### Text-based design files
────────────────────────────────────────

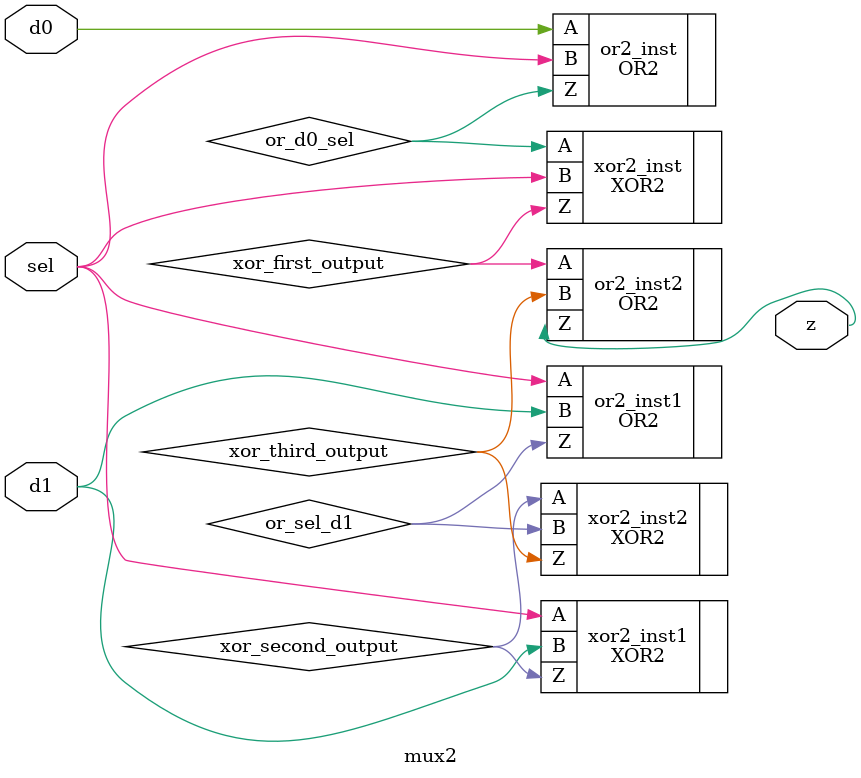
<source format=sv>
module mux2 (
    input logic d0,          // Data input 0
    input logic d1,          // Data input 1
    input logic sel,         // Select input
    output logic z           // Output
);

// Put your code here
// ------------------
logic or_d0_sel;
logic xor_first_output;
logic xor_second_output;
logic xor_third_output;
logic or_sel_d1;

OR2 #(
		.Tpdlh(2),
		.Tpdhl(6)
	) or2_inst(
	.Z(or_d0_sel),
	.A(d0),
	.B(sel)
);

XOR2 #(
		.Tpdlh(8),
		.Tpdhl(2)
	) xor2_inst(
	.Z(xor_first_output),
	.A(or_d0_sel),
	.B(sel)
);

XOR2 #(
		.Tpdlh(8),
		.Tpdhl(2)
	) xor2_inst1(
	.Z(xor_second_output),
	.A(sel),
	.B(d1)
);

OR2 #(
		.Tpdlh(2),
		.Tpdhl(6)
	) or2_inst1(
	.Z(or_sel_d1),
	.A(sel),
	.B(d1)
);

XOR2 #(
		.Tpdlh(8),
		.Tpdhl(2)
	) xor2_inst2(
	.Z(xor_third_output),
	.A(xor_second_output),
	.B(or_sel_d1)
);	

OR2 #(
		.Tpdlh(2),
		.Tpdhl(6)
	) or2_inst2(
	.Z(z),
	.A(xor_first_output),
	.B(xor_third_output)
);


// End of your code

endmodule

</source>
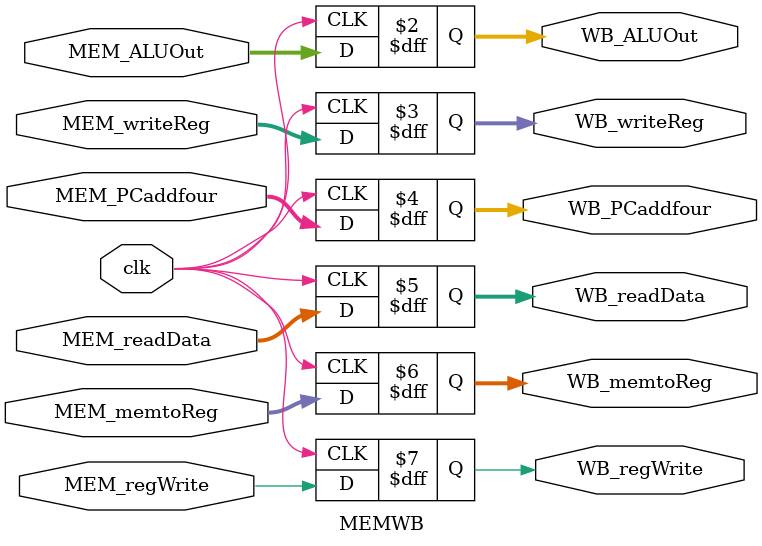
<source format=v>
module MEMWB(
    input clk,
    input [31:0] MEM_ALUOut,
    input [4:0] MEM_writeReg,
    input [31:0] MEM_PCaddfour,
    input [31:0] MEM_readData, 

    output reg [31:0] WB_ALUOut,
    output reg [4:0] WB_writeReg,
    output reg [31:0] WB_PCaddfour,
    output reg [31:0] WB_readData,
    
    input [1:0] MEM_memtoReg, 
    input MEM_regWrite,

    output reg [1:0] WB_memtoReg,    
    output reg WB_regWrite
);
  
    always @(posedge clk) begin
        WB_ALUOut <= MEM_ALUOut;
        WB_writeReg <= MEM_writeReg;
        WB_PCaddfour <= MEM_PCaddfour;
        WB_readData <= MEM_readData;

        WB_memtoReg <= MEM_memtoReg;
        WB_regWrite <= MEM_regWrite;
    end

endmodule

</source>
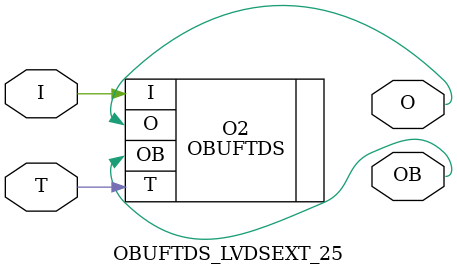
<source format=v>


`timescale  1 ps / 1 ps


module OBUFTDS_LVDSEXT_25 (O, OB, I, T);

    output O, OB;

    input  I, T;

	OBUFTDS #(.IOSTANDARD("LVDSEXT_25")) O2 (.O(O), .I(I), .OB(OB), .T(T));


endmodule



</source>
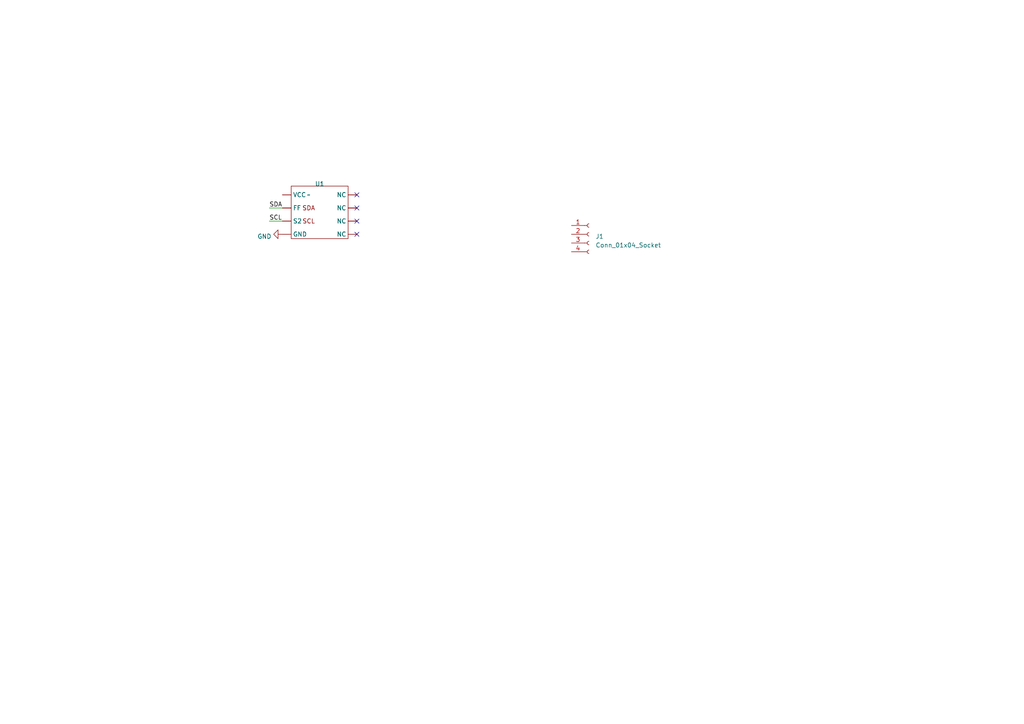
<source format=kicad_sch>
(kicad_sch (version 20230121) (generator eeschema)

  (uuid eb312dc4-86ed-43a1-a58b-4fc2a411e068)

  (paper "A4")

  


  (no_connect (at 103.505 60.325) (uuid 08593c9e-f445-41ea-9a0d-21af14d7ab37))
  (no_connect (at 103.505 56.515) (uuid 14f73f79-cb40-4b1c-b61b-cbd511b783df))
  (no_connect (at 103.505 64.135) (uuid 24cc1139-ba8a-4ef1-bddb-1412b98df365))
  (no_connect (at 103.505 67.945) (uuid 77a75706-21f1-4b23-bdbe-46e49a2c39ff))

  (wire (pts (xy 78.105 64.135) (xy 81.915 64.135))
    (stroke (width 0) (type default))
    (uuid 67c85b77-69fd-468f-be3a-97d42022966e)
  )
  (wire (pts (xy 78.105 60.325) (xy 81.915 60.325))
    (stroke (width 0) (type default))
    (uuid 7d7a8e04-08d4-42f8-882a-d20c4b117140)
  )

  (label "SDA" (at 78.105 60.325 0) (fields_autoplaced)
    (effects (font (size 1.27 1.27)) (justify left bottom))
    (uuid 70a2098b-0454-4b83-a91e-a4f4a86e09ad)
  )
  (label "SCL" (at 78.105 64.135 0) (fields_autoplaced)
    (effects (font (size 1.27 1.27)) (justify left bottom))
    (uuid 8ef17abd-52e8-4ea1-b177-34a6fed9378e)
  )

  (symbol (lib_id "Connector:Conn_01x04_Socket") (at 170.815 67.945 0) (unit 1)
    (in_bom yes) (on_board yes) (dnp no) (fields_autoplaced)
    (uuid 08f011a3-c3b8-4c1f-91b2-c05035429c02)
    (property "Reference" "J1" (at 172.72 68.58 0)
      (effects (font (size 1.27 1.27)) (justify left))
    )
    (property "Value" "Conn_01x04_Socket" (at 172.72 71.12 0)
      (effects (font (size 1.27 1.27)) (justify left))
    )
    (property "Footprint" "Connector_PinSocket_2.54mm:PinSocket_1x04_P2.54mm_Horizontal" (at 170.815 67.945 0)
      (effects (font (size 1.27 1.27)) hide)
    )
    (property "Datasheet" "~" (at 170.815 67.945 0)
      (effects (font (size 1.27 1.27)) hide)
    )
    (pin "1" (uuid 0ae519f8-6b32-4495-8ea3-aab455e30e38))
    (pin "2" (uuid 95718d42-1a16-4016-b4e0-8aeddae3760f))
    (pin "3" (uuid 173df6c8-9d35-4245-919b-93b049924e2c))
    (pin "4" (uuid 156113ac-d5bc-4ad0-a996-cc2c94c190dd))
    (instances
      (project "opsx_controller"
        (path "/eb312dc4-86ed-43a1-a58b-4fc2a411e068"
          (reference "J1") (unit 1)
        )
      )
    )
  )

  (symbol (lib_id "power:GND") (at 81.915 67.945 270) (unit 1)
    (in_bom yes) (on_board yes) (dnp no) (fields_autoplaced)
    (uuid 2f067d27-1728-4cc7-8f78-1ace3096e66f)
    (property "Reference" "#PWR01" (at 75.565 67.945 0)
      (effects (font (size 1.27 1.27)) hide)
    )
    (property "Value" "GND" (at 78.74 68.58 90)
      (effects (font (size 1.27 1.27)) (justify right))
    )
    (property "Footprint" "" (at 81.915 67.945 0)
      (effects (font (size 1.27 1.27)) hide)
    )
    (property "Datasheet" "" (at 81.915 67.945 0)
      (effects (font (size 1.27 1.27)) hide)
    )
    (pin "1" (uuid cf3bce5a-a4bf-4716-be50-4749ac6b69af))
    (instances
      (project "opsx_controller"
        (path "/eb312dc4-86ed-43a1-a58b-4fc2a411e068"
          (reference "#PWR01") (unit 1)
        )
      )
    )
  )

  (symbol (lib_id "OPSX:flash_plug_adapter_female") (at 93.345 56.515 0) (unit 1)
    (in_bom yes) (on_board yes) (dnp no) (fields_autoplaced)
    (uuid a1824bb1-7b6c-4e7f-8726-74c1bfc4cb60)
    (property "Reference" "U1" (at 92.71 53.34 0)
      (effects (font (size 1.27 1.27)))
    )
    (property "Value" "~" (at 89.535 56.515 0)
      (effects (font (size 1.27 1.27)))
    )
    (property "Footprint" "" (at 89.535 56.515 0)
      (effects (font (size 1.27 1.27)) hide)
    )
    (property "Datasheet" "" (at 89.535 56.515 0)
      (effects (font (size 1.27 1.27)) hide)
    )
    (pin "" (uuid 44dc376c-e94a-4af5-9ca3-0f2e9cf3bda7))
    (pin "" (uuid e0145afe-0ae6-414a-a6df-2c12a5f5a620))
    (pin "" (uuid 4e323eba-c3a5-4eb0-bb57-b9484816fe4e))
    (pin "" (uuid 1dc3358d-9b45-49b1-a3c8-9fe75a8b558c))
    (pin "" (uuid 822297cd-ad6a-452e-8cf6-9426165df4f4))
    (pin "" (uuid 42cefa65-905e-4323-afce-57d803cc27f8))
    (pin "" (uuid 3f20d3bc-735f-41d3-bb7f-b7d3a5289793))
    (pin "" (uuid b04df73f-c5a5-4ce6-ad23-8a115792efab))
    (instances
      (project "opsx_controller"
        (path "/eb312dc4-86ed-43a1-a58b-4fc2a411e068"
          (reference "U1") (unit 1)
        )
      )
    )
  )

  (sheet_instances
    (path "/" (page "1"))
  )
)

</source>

────────────────────────────────────────

### WORK INSTRUCTIONS
The reply should hold an exact repeat of the entries from their opening line through the line with "logic or_sel_d1;", and no pictures at all.

### ANSWER SPACE
<source format=sv>
module mux2 (
    input logic d0,          // Data input 0
    input logic d1,          // Data input 1
    input logic sel,         // Select input
    output logic z           // Output
);

// Put your code here
// ------------------
logic or_d0_sel;
logic xor_first_output;
logic xor_second_output;
logic xor_third_output;
logic or_sel_d1;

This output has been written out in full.